[SUPPLIED RECORDS Boundary: Start]

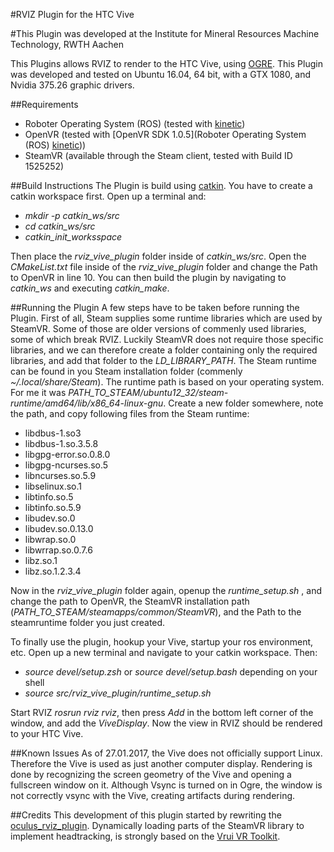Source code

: #RVIZ Plugin for the HTC Vive

#This Plugin was developed at the Institute for Mineral Resources Machine Technology, RWTH Aachen

This Plugins allows RVIZ to render to the HTC Vive, using [OGRE](http://www.ogre3d.org/). This Plugin was developed and tested on Ubuntu 16.04, 64 bit, with a GTX 1080, and Nvidia 375.26 graphic drivers.

##Requirements
* Roboter Operating System (ROS) (tested with [kinetic](http://wiki.ros.org/kinetic/Installation/Ubuntu))
* OpenVR (tested with [OpenVR SDK 1.0.5](Roboter Operating System (ROS) [kinetic](http://wiki.ros.org/kinetic/Installation/Ubuntu)))
* SteamVR (available through the Steam client, tested with Build ID 1525252)


##Build Instructions
The Plugin is build using [catkin](http://wiki.ros.org/catkin). You have to create a catkin workspace first. Open up a terminal and:

* *mkdir -p catkin_ws/src*
* *cd catkin_ws/src*
* *catkin_init_worksspace*

Then place the *rviz_vive_plugin* folder inside of *catkin_ws/src*. Open the *CMakeList.txt* file inside of the *rviz_vive_plugin* folder and change the Path to OpenVR in line 10. You can then build the plugin by navigating to *catkin_ws* and executing *catkin_make*.

##Running the Plugin
A few steps have to be taken before running the Plugin. First of all, Steam supplies some runtime libraries which are used by SteamVR. Some of those are older versions of commenly used libraries, some of which break RVIZ. Luckily SteamVR does not require those specific libraries, and we can therefore create a folder containing only the required libraries, and add that folder to the *LD_LIBRARY_PATH*. The Steam runtime can be found in you Steam installation folder (commenly *~/.local/share/Steam*). The runtime path is based on your operating system. For me it was *PATH_TO_STEAM/ubuntu12_32/steam-runtime/amd64/lib/x86_64-linux-gnu*. Create a new folder somewhere, note the path, and copy following files from the Steam runtime: 

* libdbus-1.so3
* libdbus-1.so.3.5.8
* libgpg-error.so.0.8.0
* libgpg-ncurses.so.5
* libncurses.so.5.9
* libselinux.so.1
* libtinfo.so.5
* libtinfo.so.5.9
* libudev.so.0
* libudev.so.0.13.0
* libwrap.so.0
* libwrrap.so.0.7.6
* libz.so.1
* libz.so.1.2.3.4

Now in the *rviz_vive_plugin* folder again, openup the *runtime_setup.sh* , and change the path to OpenVR, the SteamVR installation path (*PATH_TO_STEAM/steamapps/common/SteamVR*), and the Path to the steamruntime folder you just created.

To finally use the plugin, hookup your Vive, startup your ros environment, etc. Open up a new terminal and navigate to your catkin workspace. Then:

* *source devel/setup.zsh* or *source devel/setup.bash* depending on your shell
* *source src/rviz_vive_plugin/runtime_setup.sh*

Start RVIZ *rosrun rviz rviz*, then press *Add* in the bottom left corner of the window, and add the *ViveDisplay*. Now the view in RVIZ should be rendered to your HTC Vive.

##Known Issues
As of 27.01.2017, the Vive does not officially support Linux. Therefore the Vive is used as just another computer display. Rendering is done by recognizing the screen geometry of the Vive and opening a fullscreen window on it. Although Vsync is turned on in Ogre, the window is not correctly vsync with the Vive, creating artifacts during rendering.

##Credits
This development of this plugin started by rewriting the [oculus_rviz_plugin](http://wiki.ros.org/oculus_rviz_plugins). Dynamically loading parts of the SteamVR library to implement headtracking, is strongly based on the [Vrui VR Toolkit](http://idav.ucdavis.edu/~okreylos/ResDev/Vrui/).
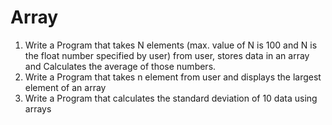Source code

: # Array

1) Write a Program that takes N elements (max. value of N is 100 and N is the float number specified by user) from user, stores data in an array and Calculates the average of those numbers.
2) Write a Program that takes n element from user and displays the largest element of an array
3) Write a Program that calculates the standard deviation of 10 data using arrays
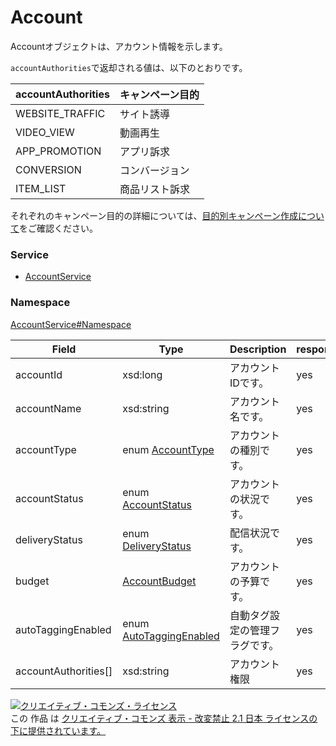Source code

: 

# Account

Accountオブジェクトは、アカウント情報を示します。

`accountAuthorities`で返却される値は、以下のとおりです。

| accountAuthorities | キャンペーン目的 |
|:-------------------|:-----------------|
| WEBSITE_TRAFFIC    | サイト誘導       |
| VIDEO_VIEW         | 動画再生         |
| APP_PROMOTION      | アプリ訴求       |
| CONVERSION         | コンバージョン   |
| ITEM_LIST          | 商品リスト訴求   |

それぞれのキャンペーン目的の詳細については、[目的別キャンペーン作成について](https://ads-help.yahoo.co.jp/yahooads/display/articledetail?lan=ja&aid=51512)をご確認ください。

### Service

+ [AccountService](../../services/AccountService.md)

### Namespace

[AccountService#Namespace](../../services/AccountService.md#namespace)

| Field | Type | Description | response | set |
| ----- | ---- | ----------- | -------- | --------- |
| accountId | xsd:long | アカウントIDです。 | yes | Req | |
| accountName | xsd:string | アカウント名です。 | yes | Opt | |
| accountType | enum [AccountType](./AccountType.md) | アカウントの種別です。 | yes | - | |
| accountStatus | enum [AccountStatus](./AccountStatus.md) | アカウントの状況です。 | yes | - | |
| deliveryStatus | enum [DeliveryStatus](./DeliveryStatus.md) | 配信状況です。 | yes | Opt | |
| budget | [AccountBudget](./AccountBudget.md) | アカウントの予算です。 | yes | - | |
| autoTaggingEnabled | enum [AutoTaggingEnabled](./AutoTaggingEnabled.md) | 自動タグ設定の管理フラグです。 | yes | Opt<br/>default: FALSE | |
| accountAuthorities[] | xsd:string | アカウント権限 | yes | - | |

<a rel="license" href="http://creativecommons.org/licenses/by-nd/2.1/jp/"><img alt="クリエイティブ・コモンズ・ライセンス" style="border-width:0" src="https://i.creativecommons.org/l/by-nd/2.1/jp/88x31.png" /></a><br />この 作品 は <a rel="license" href="http://creativecommons.org/licenses/by-nd/2.1/jp/">クリエイティブ・コモンズ 表示 - 改変禁止 2.1 日本 ライセンスの下に提供されています。</a>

[SUPPLIED RECORDS Boundary: End]

• _WRITTEN TASK_: Where a line above contains the word "workspace", copy that line.

• _ANSWER TO THE PROBLEM_:
The Plugin is build using [catkin](http://wiki.ros.org/catkin). You have to create a catkin workspace first. Open up a terminal and:
To finally use the plugin, hookup your Vive, startup your ros environment, etc. Open up a new terminal and navigate to your catkin workspace. Then:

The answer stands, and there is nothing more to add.